Required work. Update the stretch from the start of the records through the line containing "Paul Taylor" by replacing "au total" with "en tout", and return those lines with nothing else changed.

━━━━━ Extracted entries ━━━━━

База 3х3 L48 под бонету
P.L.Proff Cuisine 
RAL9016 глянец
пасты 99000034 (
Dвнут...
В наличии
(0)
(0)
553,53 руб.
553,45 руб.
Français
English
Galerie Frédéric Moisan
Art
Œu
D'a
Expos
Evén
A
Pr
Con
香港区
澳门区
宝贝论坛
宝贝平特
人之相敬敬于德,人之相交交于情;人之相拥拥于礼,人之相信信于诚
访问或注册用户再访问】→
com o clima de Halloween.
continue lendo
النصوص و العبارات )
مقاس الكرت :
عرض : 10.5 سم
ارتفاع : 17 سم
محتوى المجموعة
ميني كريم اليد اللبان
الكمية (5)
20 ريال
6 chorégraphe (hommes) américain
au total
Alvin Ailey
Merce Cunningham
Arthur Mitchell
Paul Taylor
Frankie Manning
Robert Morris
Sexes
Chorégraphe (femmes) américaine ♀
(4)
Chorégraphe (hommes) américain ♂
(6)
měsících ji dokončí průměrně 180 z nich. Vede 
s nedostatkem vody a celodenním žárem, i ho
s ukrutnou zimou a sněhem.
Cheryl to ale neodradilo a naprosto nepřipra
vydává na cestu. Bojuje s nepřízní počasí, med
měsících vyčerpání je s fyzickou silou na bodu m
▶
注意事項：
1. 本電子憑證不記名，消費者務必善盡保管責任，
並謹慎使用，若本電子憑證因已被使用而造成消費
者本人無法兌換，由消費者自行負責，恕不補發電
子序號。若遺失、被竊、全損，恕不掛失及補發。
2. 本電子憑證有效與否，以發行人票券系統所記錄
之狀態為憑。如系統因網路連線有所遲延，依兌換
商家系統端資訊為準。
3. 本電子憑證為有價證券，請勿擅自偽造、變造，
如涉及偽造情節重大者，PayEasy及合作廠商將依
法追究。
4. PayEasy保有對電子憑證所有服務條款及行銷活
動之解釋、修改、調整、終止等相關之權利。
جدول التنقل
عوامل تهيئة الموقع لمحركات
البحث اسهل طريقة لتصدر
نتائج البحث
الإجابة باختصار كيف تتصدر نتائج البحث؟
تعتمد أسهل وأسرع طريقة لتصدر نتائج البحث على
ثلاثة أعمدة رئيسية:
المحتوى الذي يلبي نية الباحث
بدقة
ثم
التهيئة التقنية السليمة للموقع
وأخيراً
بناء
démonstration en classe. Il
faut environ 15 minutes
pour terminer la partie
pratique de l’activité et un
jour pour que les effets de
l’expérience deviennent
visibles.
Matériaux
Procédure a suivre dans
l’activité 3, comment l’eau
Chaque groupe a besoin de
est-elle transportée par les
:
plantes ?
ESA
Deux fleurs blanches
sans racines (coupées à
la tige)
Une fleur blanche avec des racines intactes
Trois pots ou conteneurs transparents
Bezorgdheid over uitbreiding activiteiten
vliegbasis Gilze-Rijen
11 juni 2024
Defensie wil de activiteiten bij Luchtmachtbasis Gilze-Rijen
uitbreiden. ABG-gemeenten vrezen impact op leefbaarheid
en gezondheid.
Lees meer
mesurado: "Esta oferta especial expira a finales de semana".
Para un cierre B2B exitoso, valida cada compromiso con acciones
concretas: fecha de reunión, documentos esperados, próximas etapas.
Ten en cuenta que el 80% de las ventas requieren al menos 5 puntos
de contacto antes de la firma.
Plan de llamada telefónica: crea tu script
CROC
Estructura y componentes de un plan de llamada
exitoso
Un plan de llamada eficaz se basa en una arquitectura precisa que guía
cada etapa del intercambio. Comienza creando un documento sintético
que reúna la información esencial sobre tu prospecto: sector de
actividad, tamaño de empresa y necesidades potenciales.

━━━━━

Exercise answer.
База 3х3 L48 под бонету
P.L.Proff Cuisine 
RAL9016 глянец
пасты 99000034 (
Dвнут...
В наличии
(0)
(0)
553,53 руб.
553,45 руб.
Français
English
Galerie Frédéric Moisan
Art
Œu
D'a
Expos
Evén
A
Pr
Con
香港区
澳门区
宝贝论坛
宝贝平特
人之相敬敬于德,人之相交交于情;人之相拥拥于礼,人之相信信于诚
访问或注册用户再访问】→
com o clima de Halloween.
continue lendo
النصوص و العبارات )
مقاس الكرت :
عرض : 10.5 سم
ارتفاع : 17 سم
محتوى المجموعة
ميني كريم اليد اللبان
الكمية (5)
20 ريال
6 chorégraphe (hommes) américain
en tout
Alvin Ailey
Merce Cunningham
Arthur Mitchell
Paul Taylor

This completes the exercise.